61 shining stars

News in Brief

Direct action news from the US from the Nuclear Resister about actions around the Hiroshima-Nagasaki anniversaries, when we remember the destruction of those cities by US atomic bombs in August 1945.

On 5 August, the day before Hiroshima Day, four activists from the Brandywine Peace Community were arrested for blocking the entrance to Lockheed Martin in Pennsylvania. They were holding a photo of a Japanese child taken in Hiroshima after the atomic bombing.

Lockheed Martin’s involvement in the production of nuclear weapons includes building the Trident II D5 nuclear missiles carried on US and British Trident submarines.

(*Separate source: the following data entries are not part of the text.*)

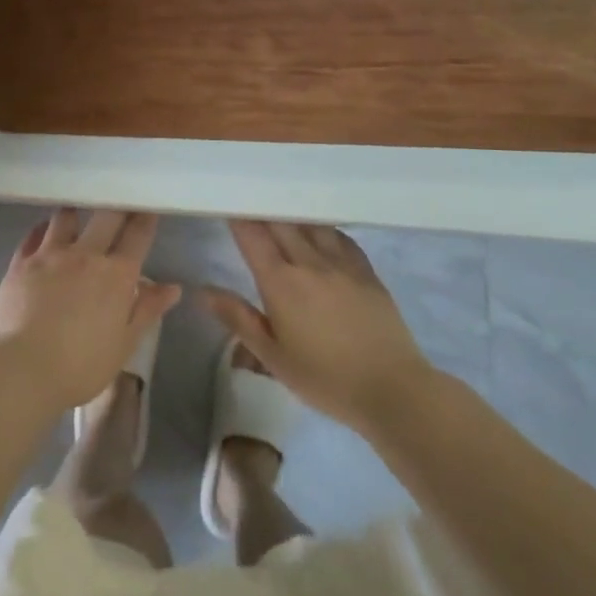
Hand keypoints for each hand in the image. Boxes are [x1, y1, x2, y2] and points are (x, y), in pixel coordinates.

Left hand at [0, 208, 176, 415]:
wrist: (22, 369)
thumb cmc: (81, 365)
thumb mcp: (124, 343)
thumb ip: (147, 310)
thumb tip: (173, 287)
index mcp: (116, 275)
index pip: (137, 235)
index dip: (145, 217)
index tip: (148, 205)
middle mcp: (85, 255)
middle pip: (106, 216)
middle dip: (117, 205)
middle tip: (119, 199)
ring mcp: (49, 255)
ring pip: (66, 218)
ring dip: (76, 212)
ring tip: (78, 211)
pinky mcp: (21, 262)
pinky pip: (34, 235)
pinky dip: (43, 229)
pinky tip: (45, 230)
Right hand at [204, 221, 429, 432]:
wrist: (392, 389)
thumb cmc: (325, 379)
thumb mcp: (273, 357)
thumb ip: (238, 318)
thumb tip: (203, 291)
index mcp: (281, 283)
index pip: (252, 236)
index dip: (238, 218)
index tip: (228, 207)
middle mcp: (309, 262)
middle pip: (281, 223)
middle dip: (262, 211)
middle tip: (251, 205)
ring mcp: (342, 264)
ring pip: (312, 224)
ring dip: (293, 216)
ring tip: (283, 213)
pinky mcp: (367, 272)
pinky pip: (341, 238)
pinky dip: (324, 229)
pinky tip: (321, 233)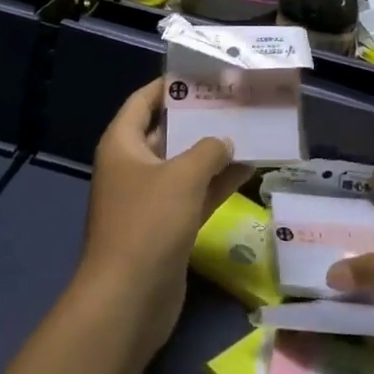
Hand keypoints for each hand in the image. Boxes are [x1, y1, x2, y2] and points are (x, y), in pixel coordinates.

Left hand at [76, 79, 246, 356]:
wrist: (129, 299)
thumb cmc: (148, 223)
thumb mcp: (182, 176)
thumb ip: (208, 150)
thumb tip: (225, 141)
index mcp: (122, 145)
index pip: (143, 101)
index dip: (169, 85)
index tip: (202, 73)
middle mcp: (133, 166)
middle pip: (167, 131)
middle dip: (199, 117)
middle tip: (235, 99)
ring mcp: (150, 198)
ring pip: (185, 164)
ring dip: (214, 151)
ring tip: (250, 128)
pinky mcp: (167, 226)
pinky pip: (195, 194)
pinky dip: (218, 182)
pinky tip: (250, 169)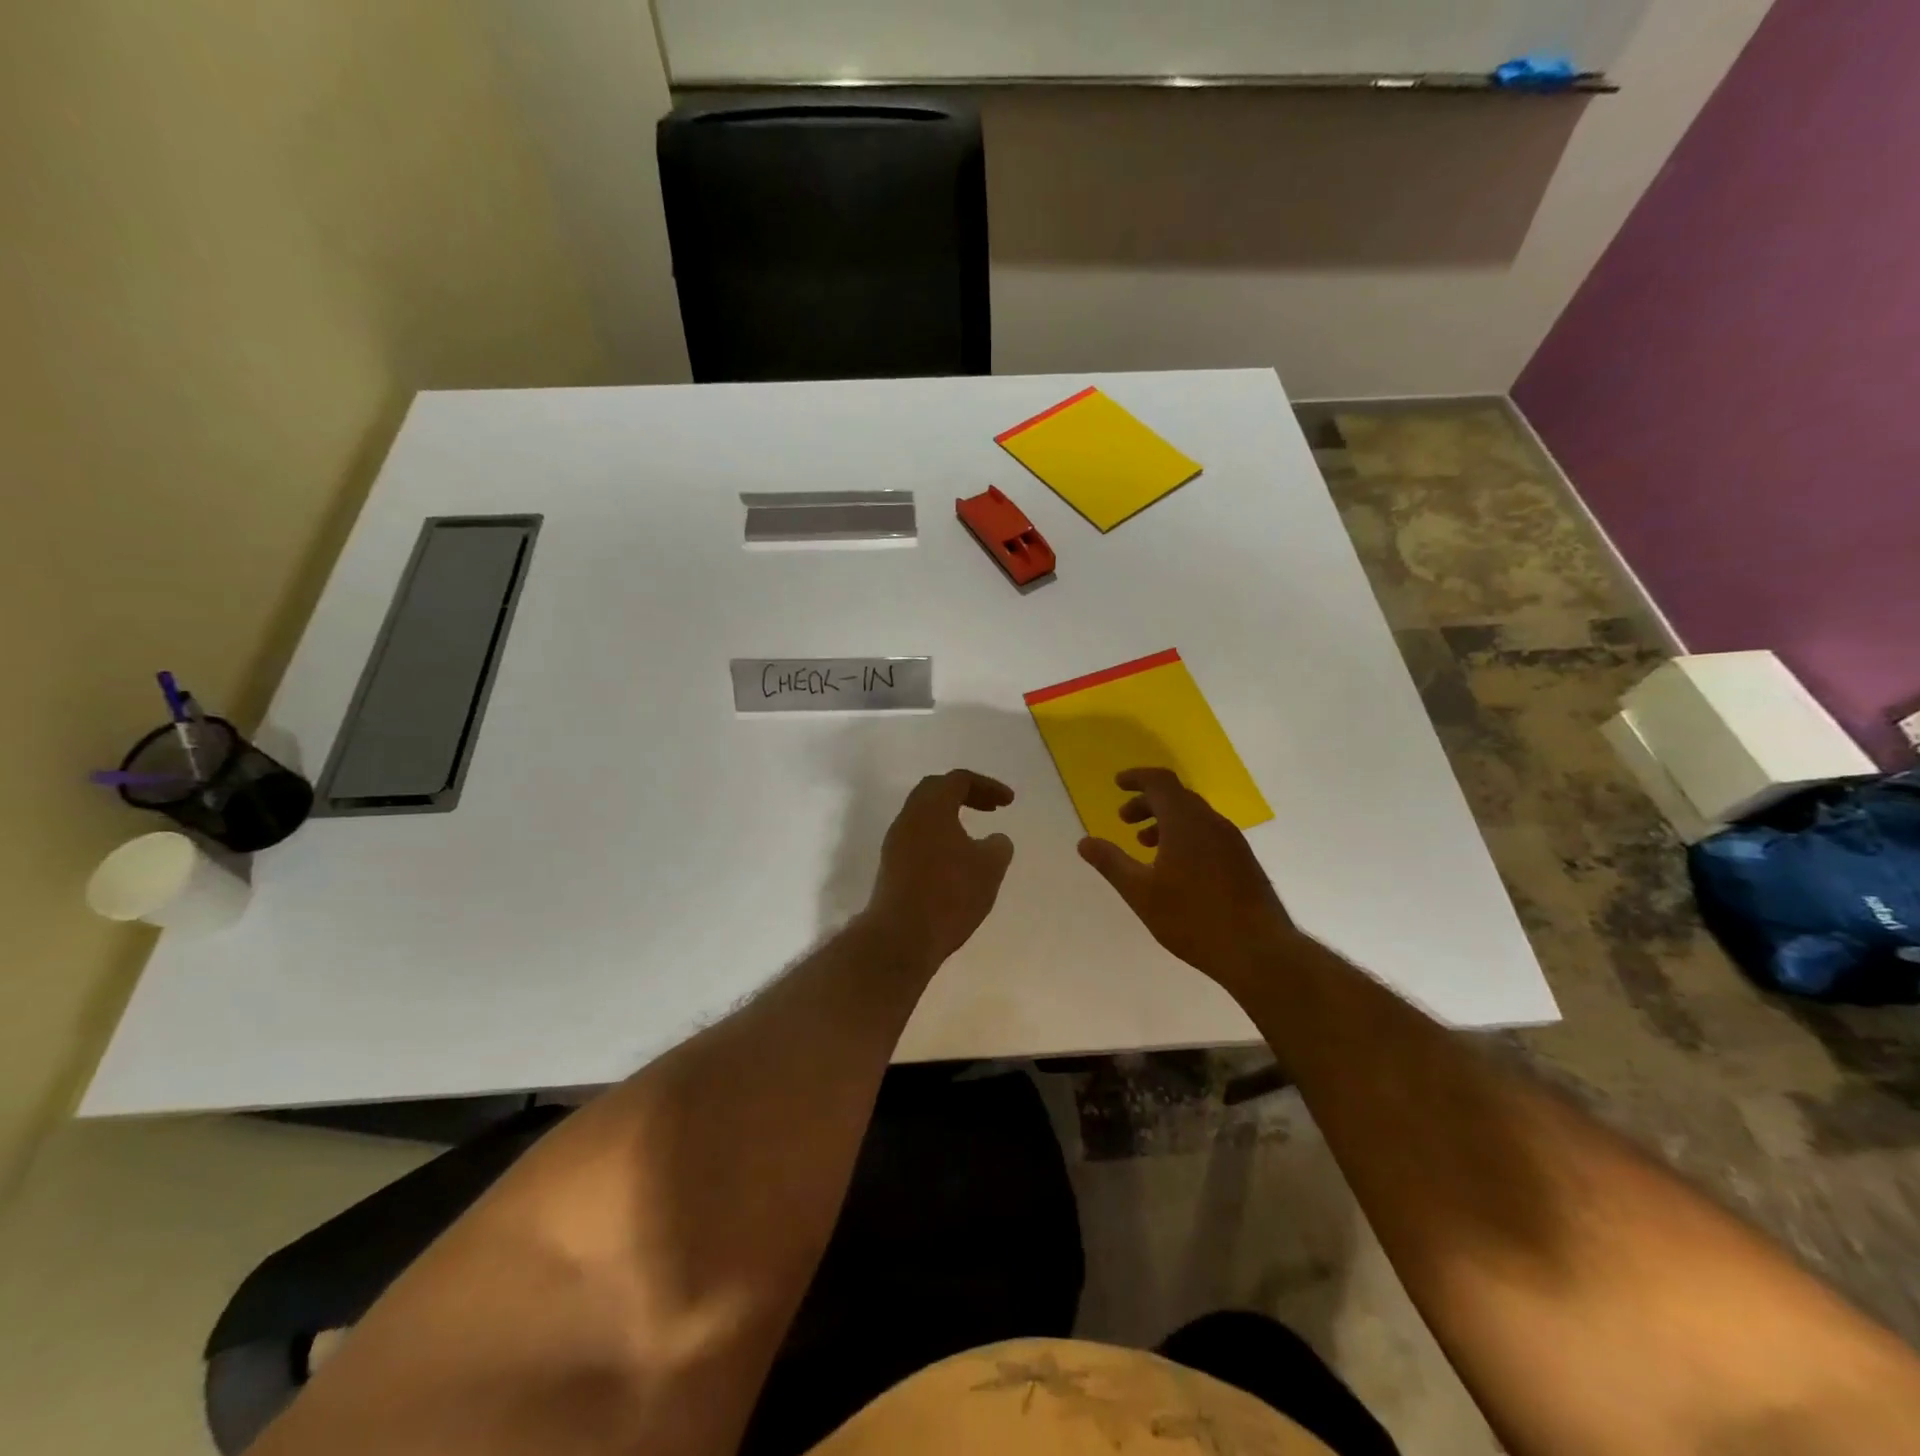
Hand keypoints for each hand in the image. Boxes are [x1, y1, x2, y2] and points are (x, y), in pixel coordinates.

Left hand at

The four arrested were: Beth Centz, Patrick Sieber, Tom Mullian, and Paul Sheldon.

On Nagasaki Day, 9 August, 48 people were arrested during a die-in outside the Lawrence Livermore National Laboratory, the US equivalent to Britain’s Aldermaston nuclear bomb factory.

This came after 250 people took part in a a ‘March for Nuclear Abolition & Global Survival’ to the lab, which delivered a copy of the UN’s Treaty on the Prohibition of Nuclear Weapons.

Also on Nagasaki Day, Christian peace activists Bill Frankel-Streit and Eric Martin refused to go into the designated protest zone at the Pentagon and were arrested on the pavement while holding photographs of Nagasaki victims.

They were part of a group of 30 faith-based activists who marched behind a banner saying: ‘US Nuclear Bombing of Nagasaki, August, 9, 1945 – Repent’.

An earlier ceremony at the White House, on Hiroshima Day, was also organised by Dorothy Day Catholic Worker, and also involved 30 people.

On 14 August, seven people were arrested for blockading the entrance to the US Trident base at Kitsap-Bangor. One of their banners read: ‘No Nuclear Strike On N. Korea!’ The seven arrested were: Philip Davis, Susan DeLaney, Ryan DeWitt, Sarah Hobbs, Mack Johnson, Ben Moore and Charles (Charley) Smith.